In the original performance of The Cortège, ‘Jerusalem” came at the end, and the work concluded with a resounding F major chord. The song needed integrating into the work. This was my reason for moving it earlier and weaving it into the texture of The Cortège.
A short interlude “Dawn", principally for piccolo, cello, and sopranino saxophone, follows. This was originally part of the score for a BBC TV film ‘Caught On A Train’, directed by Peter Duffell. One of the most beautiful passages in the film is a bleak, dawn I sequence as the train races through s the German landscape.
This section and the chord passage which precedes it, were both later additions, to the end of ‘Jerusalem”. With this short interlude, starting with piccolo alone, there is a feeling of the first bird of the day to sing, or the first instrument to play.
The day begins, but this is not like most other days, it is a day when musicians from all countries are flocking into the town, to form a great parade. First there is “Piped Music”, a folk-like rhythm in 11/ 8. At Santarcangelo I was told that, on one of the days before we arrived, as part of a musical animation of the town, all the shepherds from round about came in and played their pipes. I didn’t hear this, but I suppose the thought of such a thing happening was enough for me to get the idea.
Kate speaks the poem "L’amore de li morti” over the rhythm. For the choice of this poem I am indebted to Iain Crawford, who was publicity manager of the Edinburgh Festival at the time we played The Cortège there. Meeting him some months before in Jerusalem, where he was attending the same Spring Festival in which we were appearing, at the invitation of the Festival director, Avital Mossinsohn, I was able to talk to him about The Cortège. Iain is an Italian scholar, and back in England we received from him a number of Italian poems, of which “L’amore de li morti” immediately caught our imaginations. In Santarcangelo in 1980, where we performed this piece, we were able to find out more about Gioachino Belli. He was a priest/ poet in 19th century Rome whose radical politics annoyed the Pope. In an ironic piece of containment, the Pope put him in charge of censorship: he even had to censor the operas of Verdi.
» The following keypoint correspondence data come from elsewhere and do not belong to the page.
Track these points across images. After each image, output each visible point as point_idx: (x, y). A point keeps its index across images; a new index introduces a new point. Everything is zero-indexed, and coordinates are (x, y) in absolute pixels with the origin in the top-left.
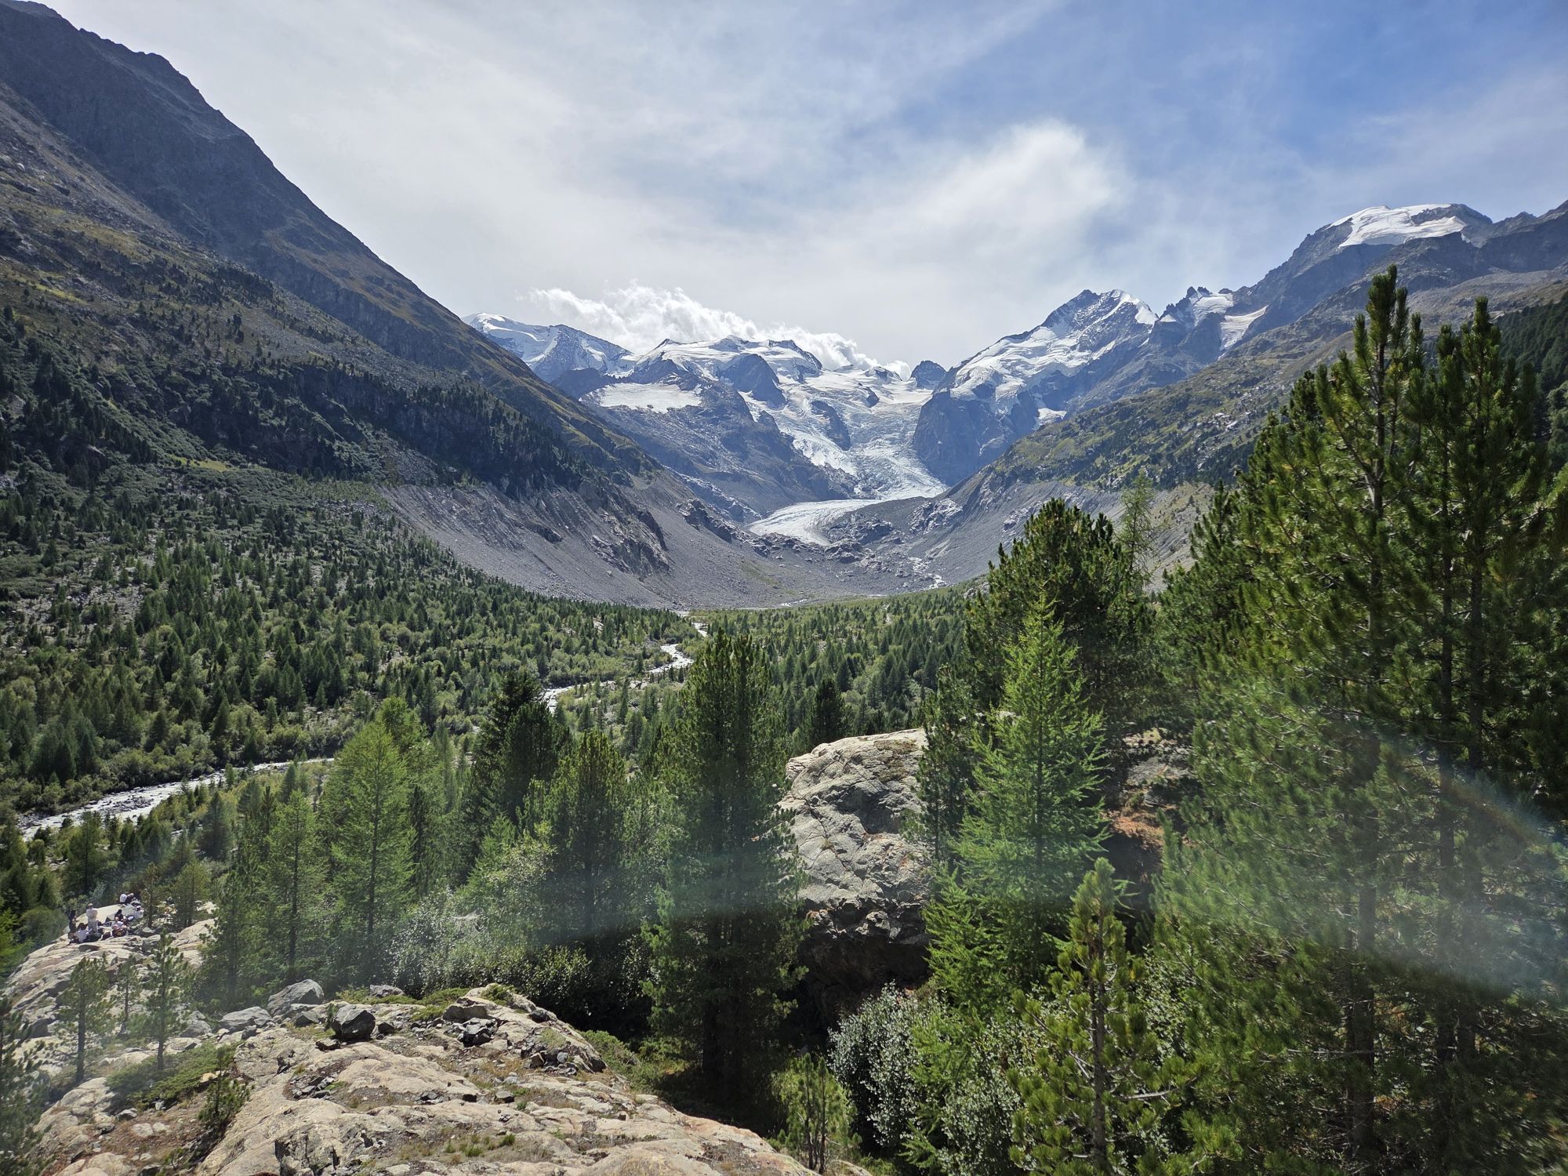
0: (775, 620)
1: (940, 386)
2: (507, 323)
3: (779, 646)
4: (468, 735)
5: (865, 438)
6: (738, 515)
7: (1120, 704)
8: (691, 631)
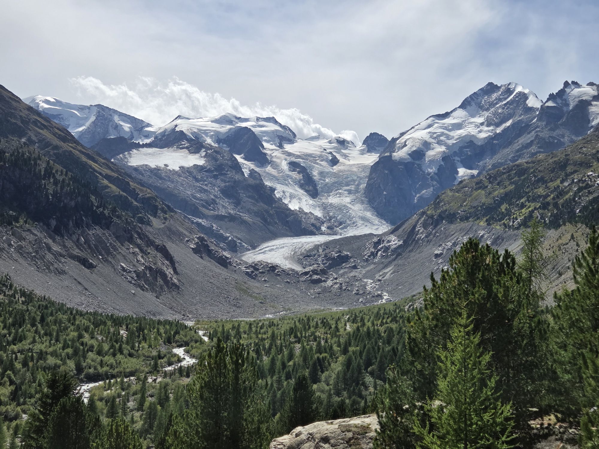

The vocal is followed by Phil Todd’s tenor saxophone, in an improvisation that in this context expresses some affinity with traditional piped music. As the streets gradually fill with music, so the "Follk” band is confronted first by a group playing “Dirge” and then another playing "Didn’t He Ramble”. (This sort of thing happens all the time in street theatre events, and I remember in Santarcangelo, while playing a jolly Dixieland number, coming across a deadly serious troupe of actors bearing a symbolic hearse, chanting and rattling chains). "Didn’t He Ramble” eventually takes over. In the Armstrong version of “New Orleans Function", after his speech "Ashes to ashes, dust to dust" and the wails and moans of the All Stars, Louis says “the snaredrummer takes the handkerchief out of his snare, the relatives all form a line and swing back to town playing ‘Didn’t He Ramble’.”
This piece is credited on the record to Will Handy who was one of the first to write down and to copyright a lot of the blues and early jazz music of New Orleans. Karl Dallas says that it is probably derived from an old Derbyshire song, of witch / cult origin.
Out of the tangle of street music escapes the single thread of Georgie Born’s cello, in an improvised cadenza. This refers back to the Santarcangelo event, where the final approach to the castle was very narrow, and the way barred by an almost impenetrable web. From the tumultuous pressure of the multitude, one suddenly found oneself alone, like Lorca’s rider, for the final stretch.